_What is required_:
Copy the data below line for line, leaving every word, number, and punctuation mark unchanged.

┄┄┄┄┄┄┄┄┄┄

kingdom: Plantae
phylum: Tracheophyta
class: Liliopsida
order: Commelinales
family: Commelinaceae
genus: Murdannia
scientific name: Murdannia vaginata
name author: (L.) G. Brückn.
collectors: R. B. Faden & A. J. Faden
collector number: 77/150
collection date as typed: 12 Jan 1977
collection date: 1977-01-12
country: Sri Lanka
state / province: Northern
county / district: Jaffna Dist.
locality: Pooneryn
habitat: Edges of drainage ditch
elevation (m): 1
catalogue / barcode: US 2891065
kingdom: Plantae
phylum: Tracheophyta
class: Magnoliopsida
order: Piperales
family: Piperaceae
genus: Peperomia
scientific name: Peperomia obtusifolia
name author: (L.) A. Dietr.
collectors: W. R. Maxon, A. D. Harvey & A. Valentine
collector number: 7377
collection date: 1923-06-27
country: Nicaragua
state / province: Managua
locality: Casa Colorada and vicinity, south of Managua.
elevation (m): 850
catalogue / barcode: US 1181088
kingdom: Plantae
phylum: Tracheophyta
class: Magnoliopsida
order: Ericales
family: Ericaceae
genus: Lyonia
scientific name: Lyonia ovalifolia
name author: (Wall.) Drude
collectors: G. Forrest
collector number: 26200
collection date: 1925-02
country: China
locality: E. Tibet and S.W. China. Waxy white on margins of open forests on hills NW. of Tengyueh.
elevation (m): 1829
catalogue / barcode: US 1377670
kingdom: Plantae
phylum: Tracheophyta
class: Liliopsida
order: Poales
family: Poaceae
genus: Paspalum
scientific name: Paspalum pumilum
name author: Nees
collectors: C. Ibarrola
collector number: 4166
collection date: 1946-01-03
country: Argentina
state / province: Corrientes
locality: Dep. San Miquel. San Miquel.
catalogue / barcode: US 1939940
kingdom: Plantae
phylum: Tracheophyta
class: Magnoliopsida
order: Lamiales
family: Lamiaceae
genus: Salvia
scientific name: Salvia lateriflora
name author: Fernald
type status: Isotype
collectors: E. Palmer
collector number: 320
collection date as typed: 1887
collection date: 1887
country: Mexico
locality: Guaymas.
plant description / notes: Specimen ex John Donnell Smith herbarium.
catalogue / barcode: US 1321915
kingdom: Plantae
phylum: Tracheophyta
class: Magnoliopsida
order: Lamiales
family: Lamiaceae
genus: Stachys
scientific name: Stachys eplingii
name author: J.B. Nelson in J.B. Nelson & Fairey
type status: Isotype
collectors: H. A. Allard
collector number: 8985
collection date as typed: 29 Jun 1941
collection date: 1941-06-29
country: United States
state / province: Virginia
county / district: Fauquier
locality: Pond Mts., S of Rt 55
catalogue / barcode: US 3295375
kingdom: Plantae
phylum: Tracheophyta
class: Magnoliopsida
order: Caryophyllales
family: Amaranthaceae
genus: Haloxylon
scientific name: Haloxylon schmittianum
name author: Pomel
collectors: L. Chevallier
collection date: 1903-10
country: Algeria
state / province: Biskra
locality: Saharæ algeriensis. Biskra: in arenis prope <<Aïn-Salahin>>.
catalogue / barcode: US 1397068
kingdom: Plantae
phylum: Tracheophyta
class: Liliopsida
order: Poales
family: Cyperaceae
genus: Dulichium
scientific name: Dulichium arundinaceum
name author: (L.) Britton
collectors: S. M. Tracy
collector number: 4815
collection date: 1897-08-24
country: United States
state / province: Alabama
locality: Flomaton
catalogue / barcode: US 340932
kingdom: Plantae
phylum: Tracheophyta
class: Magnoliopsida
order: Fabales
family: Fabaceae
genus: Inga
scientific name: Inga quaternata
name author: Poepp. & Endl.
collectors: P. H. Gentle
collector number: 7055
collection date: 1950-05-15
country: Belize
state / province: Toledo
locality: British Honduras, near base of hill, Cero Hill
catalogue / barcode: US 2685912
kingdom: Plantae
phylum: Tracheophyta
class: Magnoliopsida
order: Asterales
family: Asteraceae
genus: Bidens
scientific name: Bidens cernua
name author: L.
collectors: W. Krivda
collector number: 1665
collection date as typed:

┄┄┄┄┄┄┄┄┄┄

_Result of this task_:
kingdom: Plantae
phylum: Tracheophyta
class: Liliopsida
order: Commelinales
family: Commelinaceae
genus: Murdannia
scientific name: Murdannia vaginata
name author: (L.) G. Brückn.
collectors: R. B. Faden & A. J. Faden
collector number: 77/150
collection date as typed: 12 Jan 1977
collection date: 1977-01-12
country: Sri Lanka
state / province: Northern
county / district: Jaffna Dist.
locality: Pooneryn
habitat: Edges of drainage ditch
elevation (m): 1
catalogue / barcode: US 2891065
kingdom: Plantae
phylum: Tracheophyta
class: Magnoliopsida
order: Piperales
family: Piperaceae
genus: Peperomia
scientific name: Peperomia obtusifolia
name author: (L.) A. Dietr.
collectors: W. R. Maxon, A. D. Harvey & A. Valentine
collector number: 7377
collection date: 1923-06-27
country: Nicaragua
state / province: Managua
locality: Casa Colorada and vicinity, south of Managua.
elevation (m): 850
catalogue / barcode: US 1181088
kingdom: Plantae
phylum: Tracheophyta
class: Magnoliopsida
order: Ericales
family: Ericaceae
genus: Lyonia
scientific name: Lyonia ovalifolia
name author: (Wall.) Drude
collectors: G. Forrest
collector number: 26200
collection date: 1925-02
country: China
locality: E. Tibet and S.W. China. Waxy white on margins of open forests on hills NW. of Tengyueh.
elevation (m): 1829
catalogue / barcode: US 1377670
kingdom: Plantae
phylum: Tracheophyta
class: Liliopsida
order: Poales
family: Poaceae
genus: Paspalum
scientific name: Paspalum pumilum
name author: Nees
collectors: C. Ibarrola
collector number: 4166
collection date: 1946-01-03
country: Argentina
state / province: Corrientes
locality: Dep. San Miquel. San Miquel.
catalogue / barcode: US 1939940
kingdom: Plantae
phylum: Tracheophyta
class: Magnoliopsida
order: Lamiales
family: Lamiaceae
genus: Salvia
scientific name: Salvia lateriflora
name author: Fernald
type status: Isotype
collectors: E. Palmer
collector number: 320
collection date as typed: 1887
collection date: 1887
country: Mexico
locality: Guaymas.
plant description / notes: Specimen ex John Donnell Smith herbarium.
catalogue / barcode: US 1321915
kingdom: Plantae
phylum: Tracheophyta
class: Magnoliopsida
order: Lamiales
family: Lamiaceae
genus: Stachys
scientific name: Stachys eplingii
name author: J.B. Nelson in J.B. Nelson & Fairey
type status: Isotype
collectors: H. A. Allard
collector number: 8985
collection date as typed: 29 Jun 1941
collection date: 1941-06-29
country: United States
state / province: Virginia
county / district: Fauquier
locality: Pond Mts., S of Rt 55
catalogue / barcode: US 3295375
kingdom: Plantae
phylum: Tracheophyta
class: Magnoliopsida
order: Caryophyllales
family: Amaranthaceae
genus: Haloxylon
scientific name: Haloxylon schmittianum
name author: Pomel
collectors: L. Chevallier
collection date: 1903-10
country: Algeria
state / province: Biskra
locality: Saharæ algeriensis. Biskra: in arenis prope <<Aïn-Salahin>>.
catalogue / barcode: US 1397068
kingdom: Plantae
phylum: Tracheophyta
class: Liliopsida
order: Poales
family: Cyperaceae
genus: Dulichium
scientific name: Dulichium arundinaceum
name author: (L.) Britton
collectors: S. M. Tracy
collector number: 4815
collection date: 1897-08-24
country: United States
state / province: Alabama
locality: Flomaton
catalogue / barcode: US 340932
kingdom: Plantae
phylum: Tracheophyta
class: Magnoliopsida
order: Fabales
family: Fabaceae
genus: Inga
scientific name: Inga quaternata
name author: Poepp. & Endl.
collectors: P. H. Gentle
collector number: 7055
collection date: 1950-05-15
country: Belize
state / province: Toledo
locality: British Honduras, near base of hill, Cero Hill
catalogue / barcode: US 2685912
kingdom: Plantae
phylum: Tracheophyta
class: Magnoliopsida
order: Asterales
family: Asteraceae
genus: Bidens
scientific name: Bidens cernua
name author: L.
collectors: W. Krivda
collector number: 1665
collection date as typed:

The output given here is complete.